WRITTEN REQUEST: Format the lines below as a JSON list of strings, one string per line, leaving out blank lines and the pictures.
----
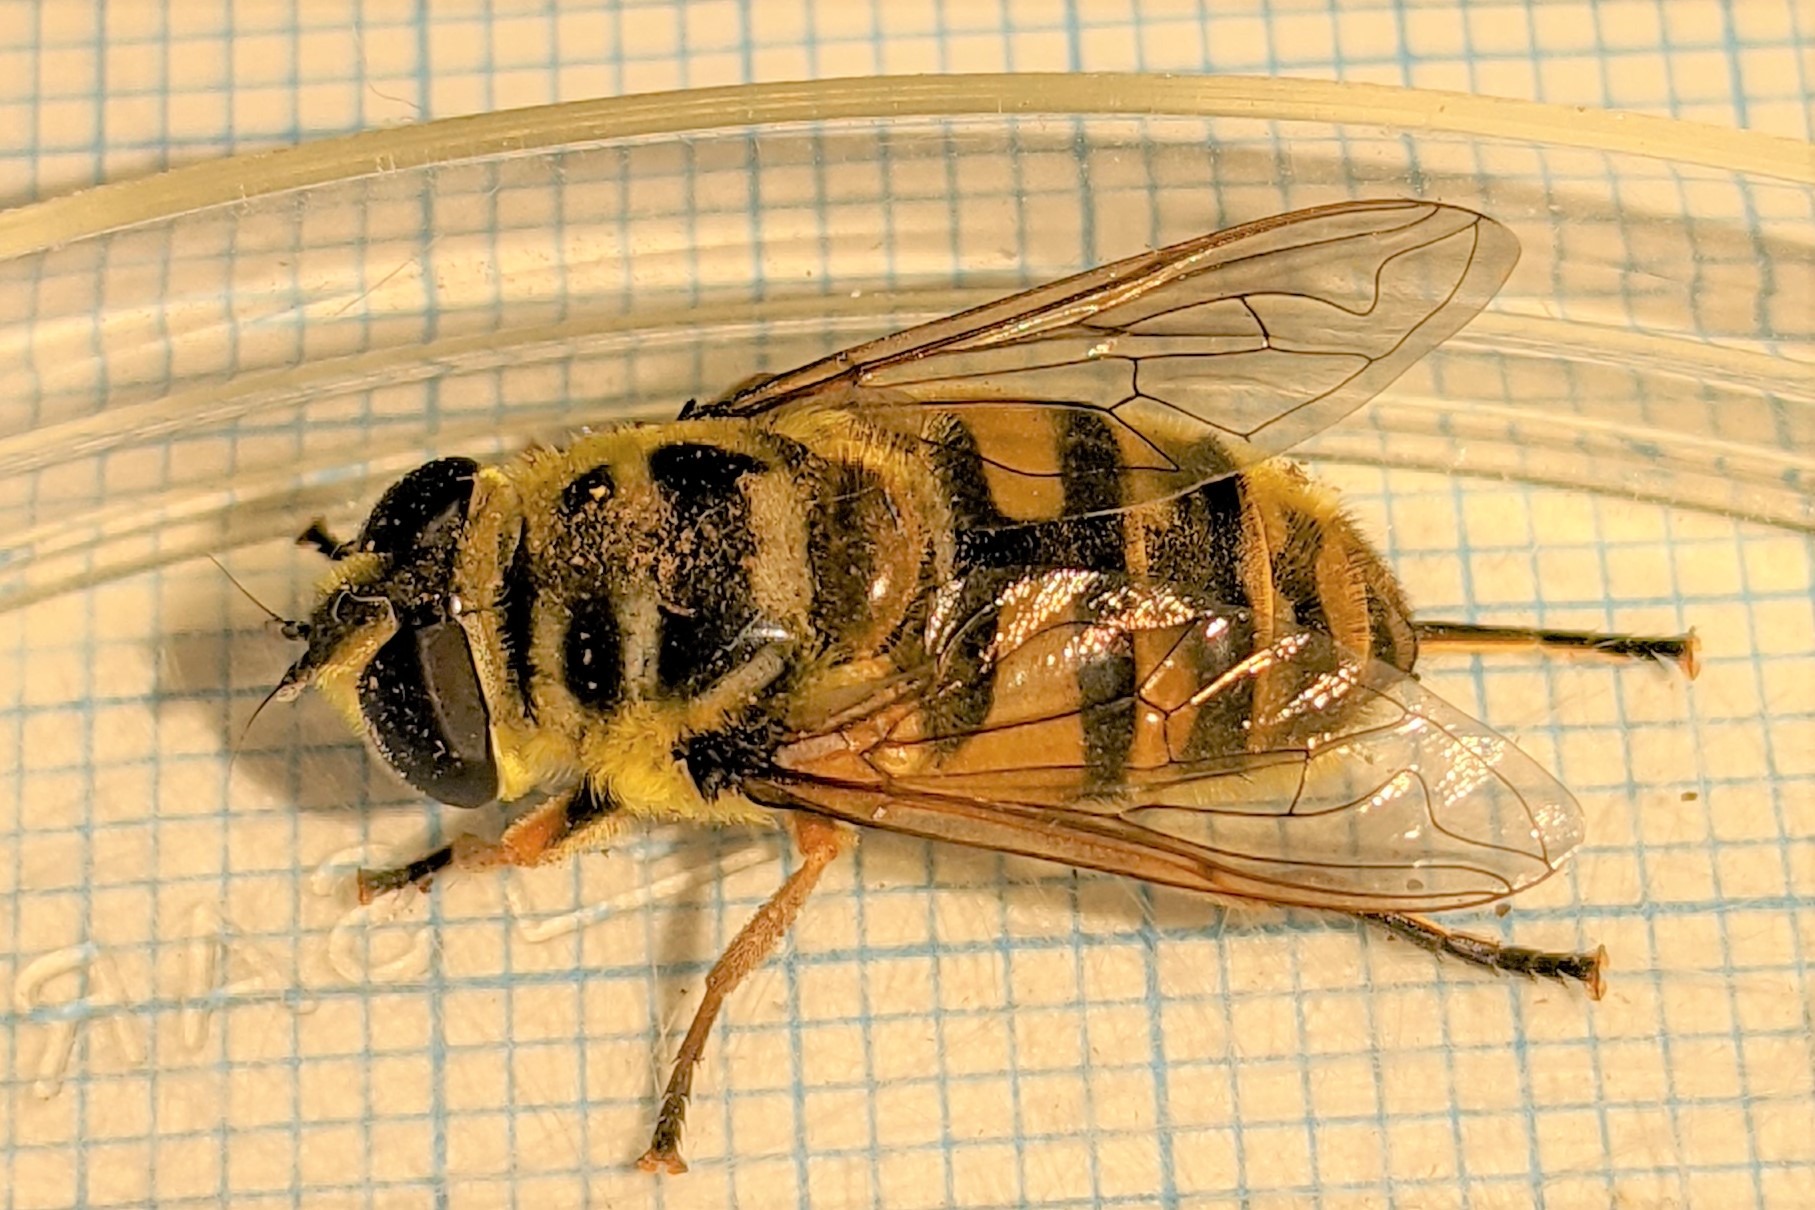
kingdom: Animalia
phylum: Arthropoda
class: Insecta
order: Diptera
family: Syrphidae
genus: Myathropa
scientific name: Myathropa florea
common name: Dødningehoved-svirreflue
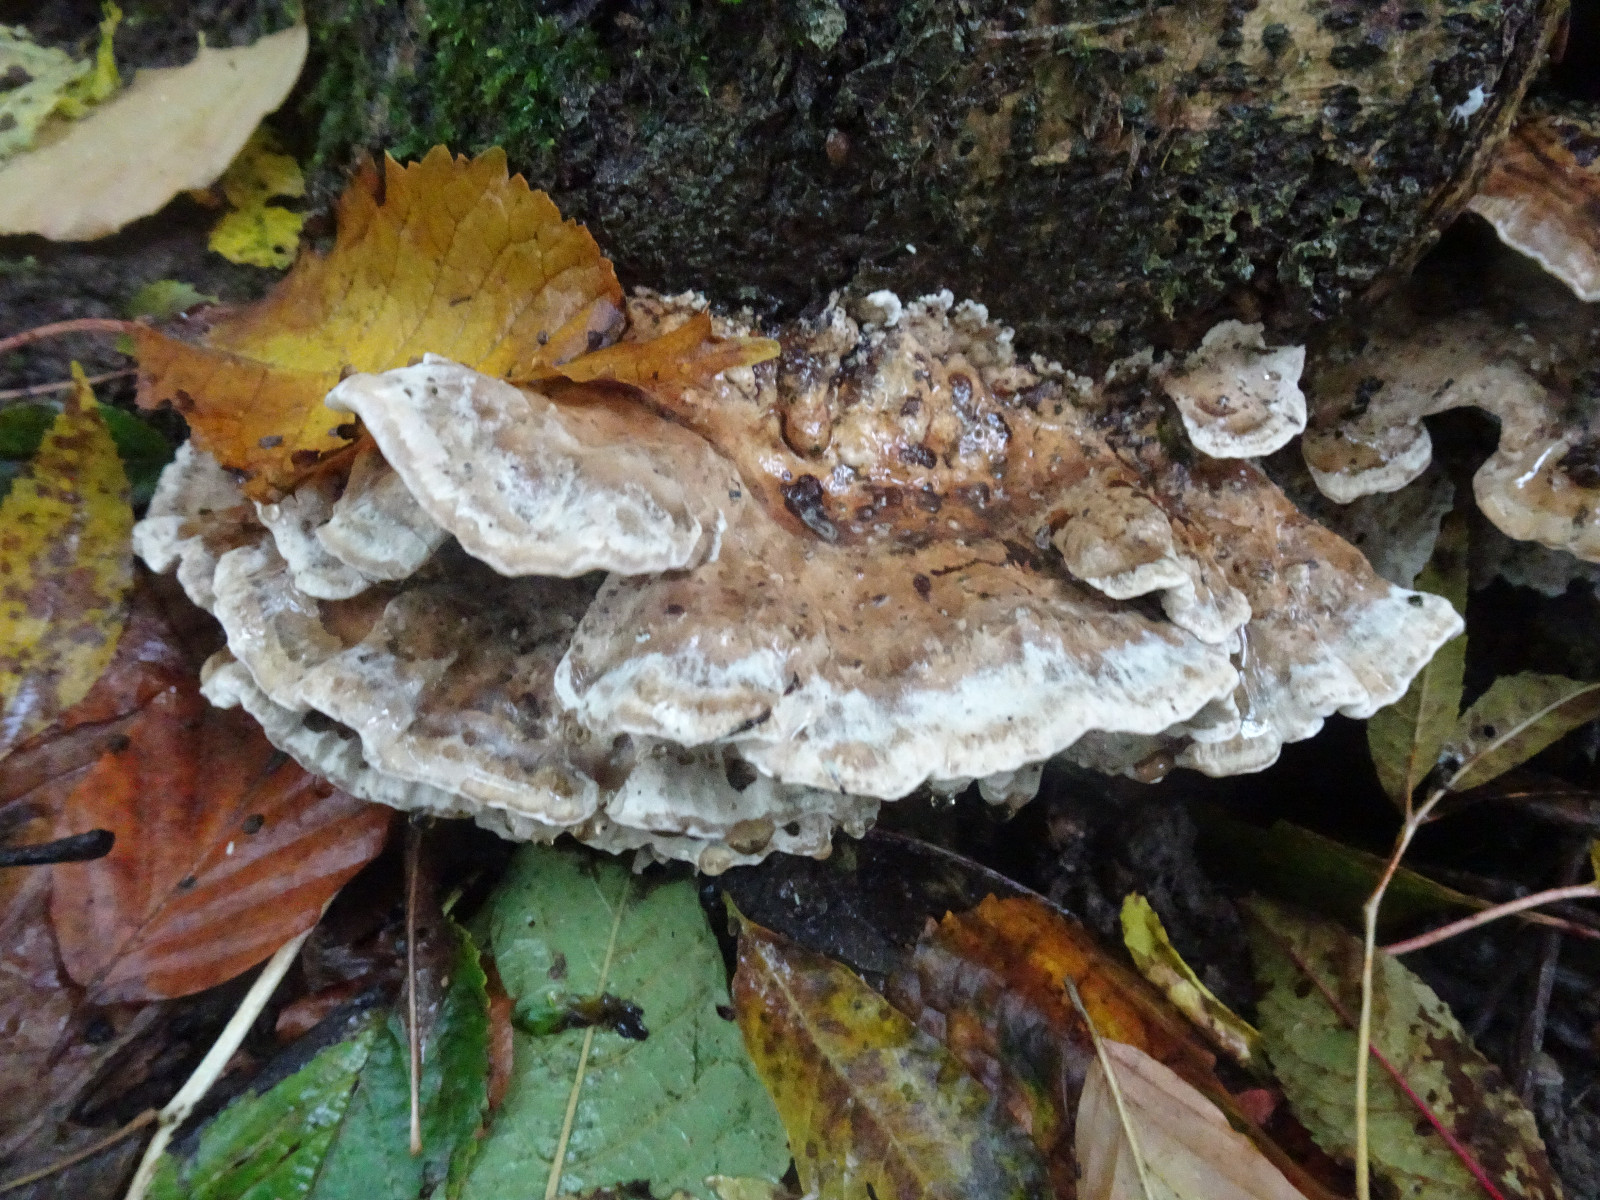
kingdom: Fungi
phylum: Basidiomycota
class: Agaricomycetes
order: Polyporales
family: Phanerochaetaceae
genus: Bjerkandera
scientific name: Bjerkandera fumosa
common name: grågul sodporesvamp
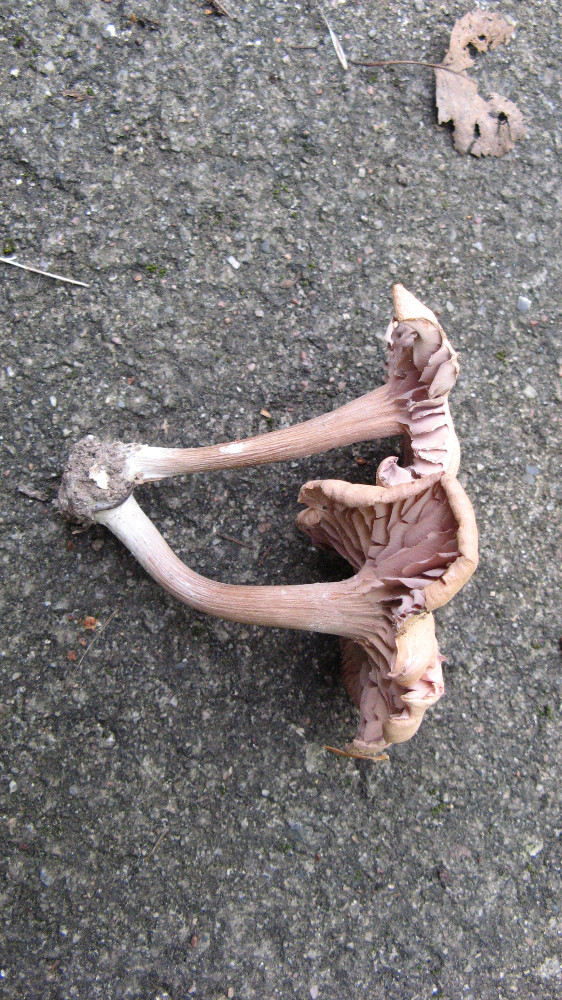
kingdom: Fungi
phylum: Basidiomycota
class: Agaricomycetes
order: Agaricales
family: Hydnangiaceae
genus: Laccaria
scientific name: Laccaria laccata
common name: rød ametysthat
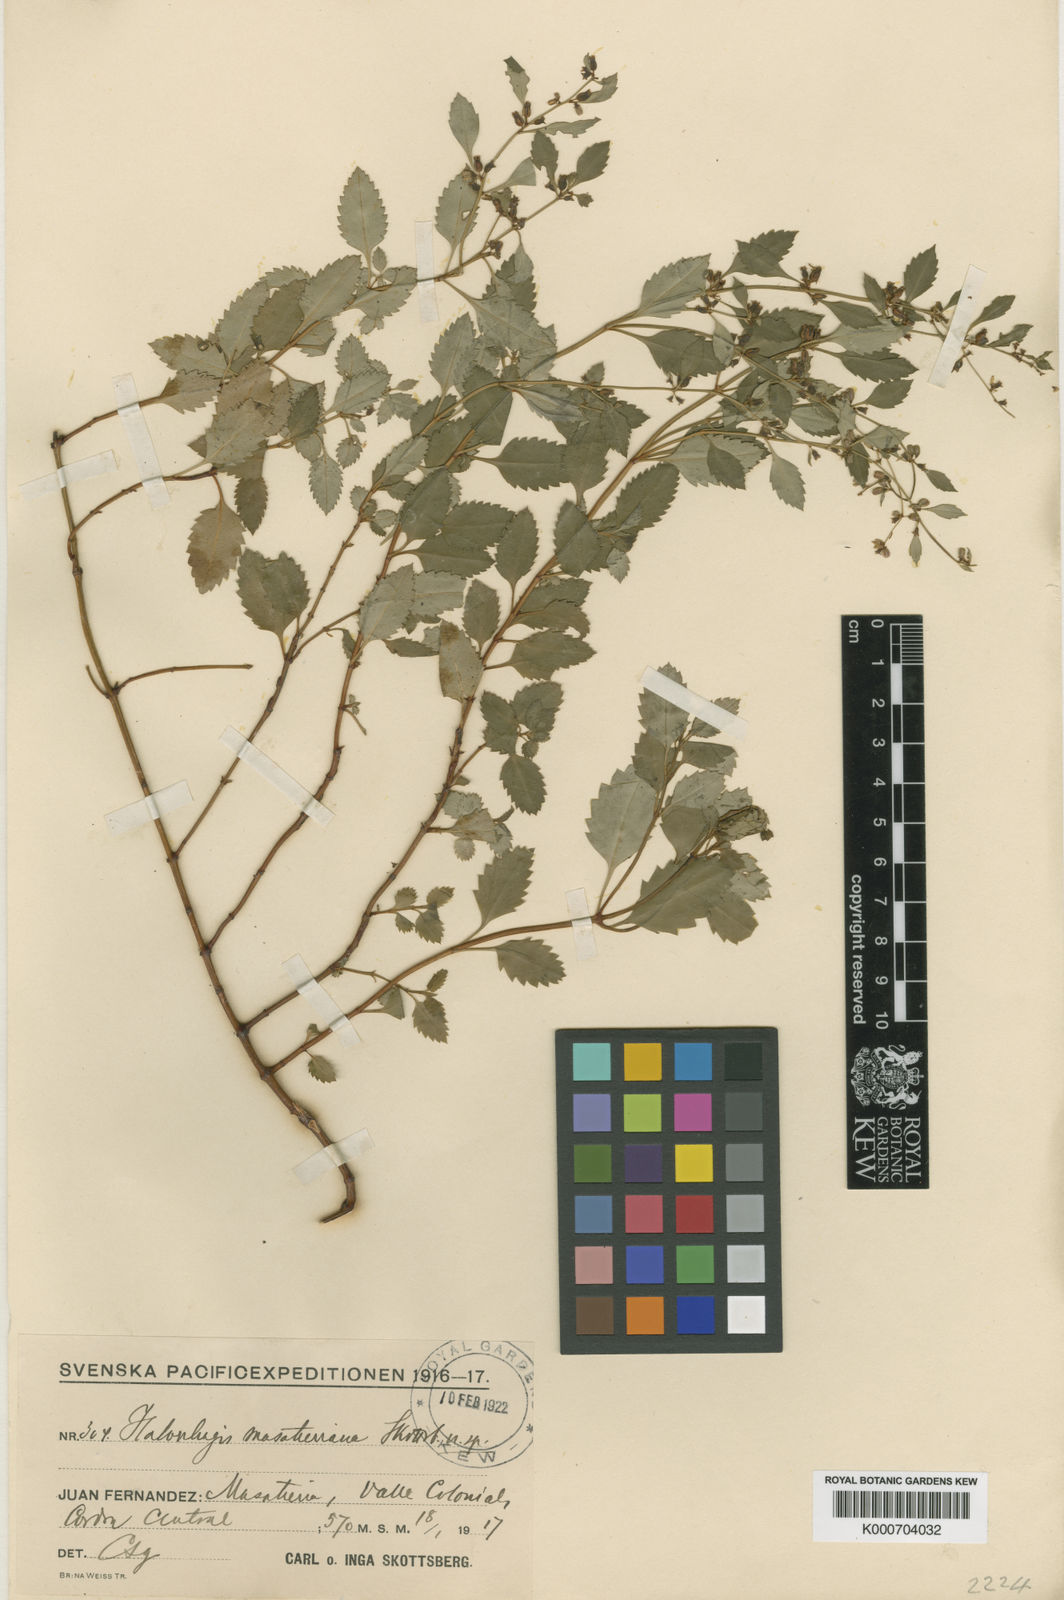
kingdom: Plantae
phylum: Tracheophyta
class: Magnoliopsida
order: Saxifragales
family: Haloragaceae
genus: Haloragis
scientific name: Haloragis masatierrana
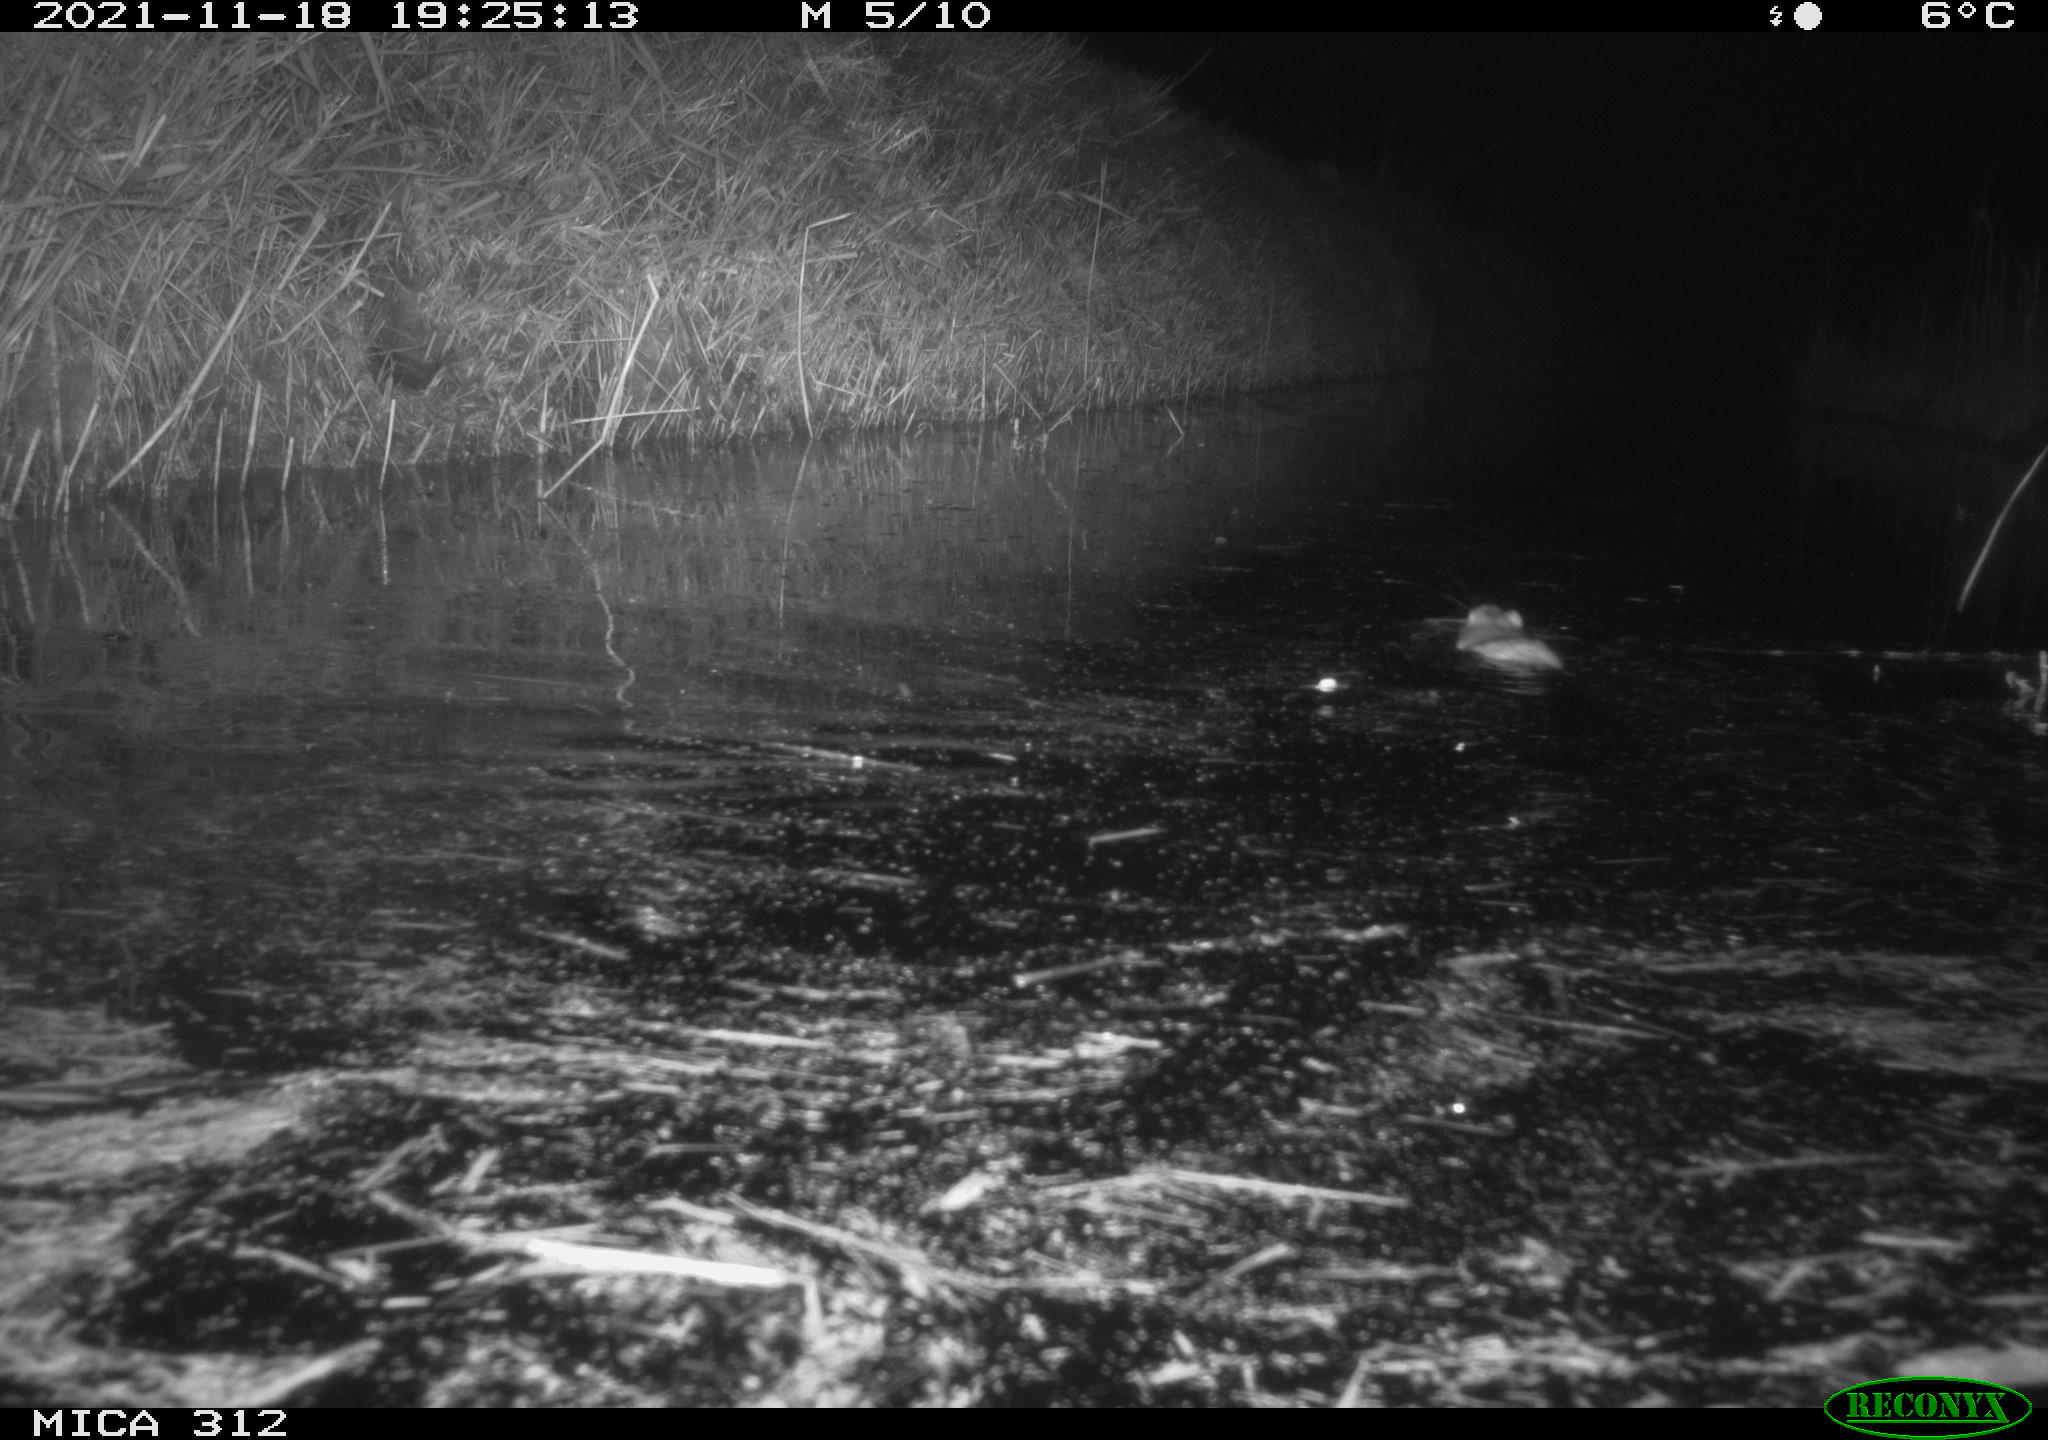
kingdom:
----
TASK SOLUTION:
[
  "kingdom: Animalia",
  "phylum: Arthropoda",
  "class: Insecta",
  "order: Diptera",
  "family: Syrphidae",
  "genus: Myathropa",
  "scientific name: Myathropa florea",
  "common name: Dødningehoved-svirreflue",
  "kingdom: Fungi",
  "phylum: Basidiomycota",
  "class: Agaricomycetes",
  "order: Polyporales",
  "family: Phanerochaetaceae",
  "genus: Bjerkandera",
  "scientific name: Bjerkandera fumosa",
  "common name: grågul sodporesvamp",
  "kingdom: Fungi",
  "phylum: Basidiomycota",
  "class: Agaricomycetes",
  "order: Agaricales",
  "family: Hydnangiaceae",
  "genus: Laccaria",
  "scientific name: Laccaria laccata",
  "common name: rød ametysthat",
  "kingdom: Plantae",
  "phylum: Tracheophyta",
  "class: Magnoliopsida",
  "order: Saxifragales",
  "family: Haloragaceae",
  "genus: Haloragis",
  "scientific name: Haloragis masatierrana",
  "kingdom:"
]